**Work to complete:**
Only one stretch of the data below is wanted: the lines starting at the one with "right knee: (265, 289)" and ending at the one with "right ear: (687, 179)", both included, given again exactly.

[[ Data to process open ]]

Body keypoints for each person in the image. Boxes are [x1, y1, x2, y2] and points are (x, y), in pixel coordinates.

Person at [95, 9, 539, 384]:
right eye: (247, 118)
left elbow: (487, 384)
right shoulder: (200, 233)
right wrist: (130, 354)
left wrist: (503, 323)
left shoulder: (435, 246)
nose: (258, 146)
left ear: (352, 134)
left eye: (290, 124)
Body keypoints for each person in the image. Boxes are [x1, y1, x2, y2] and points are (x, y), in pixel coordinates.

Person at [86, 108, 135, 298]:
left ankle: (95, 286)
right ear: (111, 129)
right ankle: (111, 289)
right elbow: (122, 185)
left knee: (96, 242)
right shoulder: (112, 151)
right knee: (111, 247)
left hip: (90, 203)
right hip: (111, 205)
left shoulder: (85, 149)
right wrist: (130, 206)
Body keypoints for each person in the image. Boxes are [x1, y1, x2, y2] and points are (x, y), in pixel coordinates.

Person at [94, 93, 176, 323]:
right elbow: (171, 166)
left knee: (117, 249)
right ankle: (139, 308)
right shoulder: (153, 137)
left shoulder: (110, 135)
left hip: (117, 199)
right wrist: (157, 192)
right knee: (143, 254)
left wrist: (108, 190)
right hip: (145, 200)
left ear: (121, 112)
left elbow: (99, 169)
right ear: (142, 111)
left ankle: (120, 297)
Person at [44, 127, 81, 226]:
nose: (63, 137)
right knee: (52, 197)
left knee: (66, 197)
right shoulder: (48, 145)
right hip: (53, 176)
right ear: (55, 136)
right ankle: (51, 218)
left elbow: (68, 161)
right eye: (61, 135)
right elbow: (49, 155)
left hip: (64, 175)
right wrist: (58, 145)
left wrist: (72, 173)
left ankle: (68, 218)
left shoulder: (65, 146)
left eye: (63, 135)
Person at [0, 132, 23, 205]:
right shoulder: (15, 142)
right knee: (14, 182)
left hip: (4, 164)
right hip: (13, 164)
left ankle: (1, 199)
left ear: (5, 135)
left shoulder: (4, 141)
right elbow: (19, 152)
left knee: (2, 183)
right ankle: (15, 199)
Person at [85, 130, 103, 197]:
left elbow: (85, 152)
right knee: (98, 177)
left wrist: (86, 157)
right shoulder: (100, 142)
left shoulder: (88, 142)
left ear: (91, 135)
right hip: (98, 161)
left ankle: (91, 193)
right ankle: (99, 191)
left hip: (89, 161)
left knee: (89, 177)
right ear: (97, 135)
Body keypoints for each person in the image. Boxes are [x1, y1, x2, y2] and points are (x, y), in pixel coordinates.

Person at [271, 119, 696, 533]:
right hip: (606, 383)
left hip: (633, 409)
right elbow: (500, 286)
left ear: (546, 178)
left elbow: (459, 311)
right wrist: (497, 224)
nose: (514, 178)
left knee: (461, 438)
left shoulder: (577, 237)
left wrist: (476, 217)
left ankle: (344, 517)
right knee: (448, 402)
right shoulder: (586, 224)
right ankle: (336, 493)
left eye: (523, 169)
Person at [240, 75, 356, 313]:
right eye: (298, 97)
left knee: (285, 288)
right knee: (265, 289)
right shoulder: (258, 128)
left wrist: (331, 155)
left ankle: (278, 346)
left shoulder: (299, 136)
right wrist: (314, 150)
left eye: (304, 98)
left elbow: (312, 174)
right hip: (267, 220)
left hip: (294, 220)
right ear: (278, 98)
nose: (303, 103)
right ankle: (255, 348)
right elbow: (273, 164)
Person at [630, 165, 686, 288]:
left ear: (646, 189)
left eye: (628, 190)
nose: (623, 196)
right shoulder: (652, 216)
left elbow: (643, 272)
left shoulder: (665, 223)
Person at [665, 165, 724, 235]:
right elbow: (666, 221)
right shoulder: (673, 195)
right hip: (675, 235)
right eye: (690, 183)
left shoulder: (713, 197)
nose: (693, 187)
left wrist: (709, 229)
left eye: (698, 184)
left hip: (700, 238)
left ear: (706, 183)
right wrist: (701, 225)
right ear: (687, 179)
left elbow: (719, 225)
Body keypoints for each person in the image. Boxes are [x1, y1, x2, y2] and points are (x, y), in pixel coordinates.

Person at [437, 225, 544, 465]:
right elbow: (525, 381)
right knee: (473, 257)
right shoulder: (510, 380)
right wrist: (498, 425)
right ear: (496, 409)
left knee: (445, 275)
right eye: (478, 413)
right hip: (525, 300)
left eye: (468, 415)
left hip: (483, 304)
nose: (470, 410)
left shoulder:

[[ Data to process closed ]]

**Exercise answer:**
right knee: (265, 289)
right shoulder: (258, 128)
left wrist: (331, 155)
left ankle: (278, 346)
left shoulder: (299, 136)
right wrist: (314, 150)
left eye: (304, 98)
left elbow: (312, 174)
right hip: (267, 220)
left hip: (294, 220)
right ear: (278, 98)
nose: (303, 103)
right ankle: (255, 348)
right elbow: (273, 164)
Person at [630, 165, 686, 288]:
left ear: (646, 189)
left eye: (628, 190)
nose: (623, 196)
right shoulder: (652, 216)
left elbow: (643, 272)
left shoulder: (665, 223)
Person at [665, 165, 724, 235]:
right elbow: (666, 221)
right shoulder: (673, 195)
right hip: (675, 235)
right eye: (690, 183)
left shoulder: (713, 197)
nose: (693, 187)
left wrist: (709, 229)
left eye: (698, 184)
left hip: (700, 238)
left ear: (706, 183)
right wrist: (701, 225)
right ear: (687, 179)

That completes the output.